● DATA SUPPLIED:
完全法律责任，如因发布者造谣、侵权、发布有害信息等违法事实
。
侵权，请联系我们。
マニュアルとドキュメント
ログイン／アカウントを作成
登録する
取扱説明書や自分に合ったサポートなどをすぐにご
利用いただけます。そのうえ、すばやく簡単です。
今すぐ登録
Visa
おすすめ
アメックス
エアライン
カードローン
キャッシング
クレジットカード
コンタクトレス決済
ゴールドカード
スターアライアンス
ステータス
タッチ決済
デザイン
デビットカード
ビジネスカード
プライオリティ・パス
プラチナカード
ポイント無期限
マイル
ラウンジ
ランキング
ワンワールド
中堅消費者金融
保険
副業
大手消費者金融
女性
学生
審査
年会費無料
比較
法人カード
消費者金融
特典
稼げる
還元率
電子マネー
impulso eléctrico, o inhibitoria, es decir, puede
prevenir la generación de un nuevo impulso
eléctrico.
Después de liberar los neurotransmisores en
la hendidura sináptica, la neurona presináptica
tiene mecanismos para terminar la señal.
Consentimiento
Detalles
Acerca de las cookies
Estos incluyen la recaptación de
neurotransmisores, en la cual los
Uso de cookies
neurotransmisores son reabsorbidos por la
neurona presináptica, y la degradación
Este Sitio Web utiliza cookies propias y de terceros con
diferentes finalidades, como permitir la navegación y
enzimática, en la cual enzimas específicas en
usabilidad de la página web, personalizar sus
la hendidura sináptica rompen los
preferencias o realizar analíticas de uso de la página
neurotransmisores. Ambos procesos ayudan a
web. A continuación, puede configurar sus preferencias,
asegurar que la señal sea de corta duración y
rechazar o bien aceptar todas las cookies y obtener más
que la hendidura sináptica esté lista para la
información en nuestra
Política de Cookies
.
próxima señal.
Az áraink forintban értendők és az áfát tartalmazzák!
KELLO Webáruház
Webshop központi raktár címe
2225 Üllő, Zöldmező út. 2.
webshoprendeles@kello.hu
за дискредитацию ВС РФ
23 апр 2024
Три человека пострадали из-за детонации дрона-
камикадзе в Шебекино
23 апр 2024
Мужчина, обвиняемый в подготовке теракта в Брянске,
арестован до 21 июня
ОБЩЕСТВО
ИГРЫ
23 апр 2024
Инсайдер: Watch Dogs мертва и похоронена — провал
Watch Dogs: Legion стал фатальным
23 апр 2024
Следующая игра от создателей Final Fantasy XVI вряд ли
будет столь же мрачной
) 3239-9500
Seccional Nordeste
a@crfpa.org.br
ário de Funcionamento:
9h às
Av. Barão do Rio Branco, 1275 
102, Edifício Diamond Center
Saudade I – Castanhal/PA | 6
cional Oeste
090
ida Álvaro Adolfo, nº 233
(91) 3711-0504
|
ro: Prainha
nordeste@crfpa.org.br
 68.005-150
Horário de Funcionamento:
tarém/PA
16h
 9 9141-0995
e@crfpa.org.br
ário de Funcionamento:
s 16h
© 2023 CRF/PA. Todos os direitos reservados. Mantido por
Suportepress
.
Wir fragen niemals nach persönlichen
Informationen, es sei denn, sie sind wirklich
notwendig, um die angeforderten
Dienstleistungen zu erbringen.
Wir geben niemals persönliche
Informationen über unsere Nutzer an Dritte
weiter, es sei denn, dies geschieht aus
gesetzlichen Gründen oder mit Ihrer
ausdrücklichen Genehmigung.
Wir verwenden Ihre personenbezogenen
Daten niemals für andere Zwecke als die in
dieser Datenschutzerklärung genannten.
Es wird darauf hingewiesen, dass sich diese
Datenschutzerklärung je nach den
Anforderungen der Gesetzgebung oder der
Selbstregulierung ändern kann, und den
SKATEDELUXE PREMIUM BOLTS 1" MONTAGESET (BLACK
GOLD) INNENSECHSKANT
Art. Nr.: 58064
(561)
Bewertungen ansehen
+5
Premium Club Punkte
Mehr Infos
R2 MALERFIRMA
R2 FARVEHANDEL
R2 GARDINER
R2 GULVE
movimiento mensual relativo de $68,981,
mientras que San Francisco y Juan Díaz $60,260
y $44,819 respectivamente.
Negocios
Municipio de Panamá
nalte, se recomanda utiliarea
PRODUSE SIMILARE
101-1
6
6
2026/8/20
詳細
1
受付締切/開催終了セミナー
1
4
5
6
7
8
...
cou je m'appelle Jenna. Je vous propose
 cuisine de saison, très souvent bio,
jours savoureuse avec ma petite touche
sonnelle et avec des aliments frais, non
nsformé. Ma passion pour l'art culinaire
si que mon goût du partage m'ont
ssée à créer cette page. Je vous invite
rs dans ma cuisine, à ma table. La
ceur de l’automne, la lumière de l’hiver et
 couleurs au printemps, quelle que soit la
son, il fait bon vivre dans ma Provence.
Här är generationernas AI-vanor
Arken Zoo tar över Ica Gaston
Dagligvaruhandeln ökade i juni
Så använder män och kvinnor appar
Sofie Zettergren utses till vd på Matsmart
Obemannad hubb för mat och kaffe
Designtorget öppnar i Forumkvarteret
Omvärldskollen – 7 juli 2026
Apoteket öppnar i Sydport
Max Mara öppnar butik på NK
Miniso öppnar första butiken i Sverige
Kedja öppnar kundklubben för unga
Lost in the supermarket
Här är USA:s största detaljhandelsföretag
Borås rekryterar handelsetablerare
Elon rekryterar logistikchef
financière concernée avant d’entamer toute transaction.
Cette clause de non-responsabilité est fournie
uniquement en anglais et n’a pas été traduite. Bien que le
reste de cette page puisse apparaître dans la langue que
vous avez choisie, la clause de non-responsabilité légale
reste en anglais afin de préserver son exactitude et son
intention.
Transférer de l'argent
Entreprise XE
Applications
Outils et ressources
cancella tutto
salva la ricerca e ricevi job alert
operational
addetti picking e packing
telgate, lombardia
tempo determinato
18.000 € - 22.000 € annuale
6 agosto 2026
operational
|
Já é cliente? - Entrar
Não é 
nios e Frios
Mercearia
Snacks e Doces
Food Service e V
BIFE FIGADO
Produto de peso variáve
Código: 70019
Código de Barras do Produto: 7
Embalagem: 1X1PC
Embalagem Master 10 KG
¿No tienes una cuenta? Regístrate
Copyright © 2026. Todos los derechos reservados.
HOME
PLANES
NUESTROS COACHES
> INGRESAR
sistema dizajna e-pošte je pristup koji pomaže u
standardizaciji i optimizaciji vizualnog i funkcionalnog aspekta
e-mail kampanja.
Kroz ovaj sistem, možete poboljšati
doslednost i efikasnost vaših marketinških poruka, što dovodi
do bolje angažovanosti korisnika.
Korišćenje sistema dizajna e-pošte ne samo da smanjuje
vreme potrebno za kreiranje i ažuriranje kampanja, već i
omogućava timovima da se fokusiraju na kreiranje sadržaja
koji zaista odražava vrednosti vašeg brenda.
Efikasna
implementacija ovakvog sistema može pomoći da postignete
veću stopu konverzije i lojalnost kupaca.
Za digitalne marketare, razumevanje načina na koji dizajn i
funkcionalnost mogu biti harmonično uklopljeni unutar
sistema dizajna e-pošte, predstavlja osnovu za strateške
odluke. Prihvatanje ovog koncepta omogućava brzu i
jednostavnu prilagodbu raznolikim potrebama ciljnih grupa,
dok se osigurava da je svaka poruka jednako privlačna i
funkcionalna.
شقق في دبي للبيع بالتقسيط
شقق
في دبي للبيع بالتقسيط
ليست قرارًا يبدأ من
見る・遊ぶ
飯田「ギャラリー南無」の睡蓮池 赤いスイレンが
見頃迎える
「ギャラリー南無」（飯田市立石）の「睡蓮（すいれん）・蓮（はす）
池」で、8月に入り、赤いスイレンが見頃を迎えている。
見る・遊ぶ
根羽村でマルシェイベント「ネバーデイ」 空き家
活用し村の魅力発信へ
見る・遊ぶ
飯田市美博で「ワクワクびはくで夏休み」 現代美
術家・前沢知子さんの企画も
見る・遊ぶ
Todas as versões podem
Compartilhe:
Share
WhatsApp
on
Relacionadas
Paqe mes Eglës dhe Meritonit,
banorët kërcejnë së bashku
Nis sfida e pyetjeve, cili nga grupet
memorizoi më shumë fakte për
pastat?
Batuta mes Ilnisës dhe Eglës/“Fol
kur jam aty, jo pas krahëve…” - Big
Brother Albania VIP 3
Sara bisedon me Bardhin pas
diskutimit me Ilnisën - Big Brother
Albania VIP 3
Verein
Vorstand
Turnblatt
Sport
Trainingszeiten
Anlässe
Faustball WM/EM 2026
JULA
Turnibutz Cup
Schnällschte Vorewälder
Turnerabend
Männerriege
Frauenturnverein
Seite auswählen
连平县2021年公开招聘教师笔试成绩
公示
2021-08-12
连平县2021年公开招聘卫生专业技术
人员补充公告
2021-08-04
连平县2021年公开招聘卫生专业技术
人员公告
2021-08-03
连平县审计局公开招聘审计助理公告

● PROBLEM: Copy the line containing "Schnällschte Vorewälder" and every line after it, through the last line of the records. Include nothing else.

● ANSWER AREA:
Schnällschte Vorewälder
Turnerabend
Männerriege
Frauenturnverein
Seite auswählen
连平县2021年公开招聘教师笔试成绩
公示
2021-08-12
连平县2021年公开招聘卫生专业技术
人员补充公告
2021-08-04
连平县2021年公开招聘卫生专业技术
人员公告
2021-08-03
连平县审计局公开招聘审计助理公告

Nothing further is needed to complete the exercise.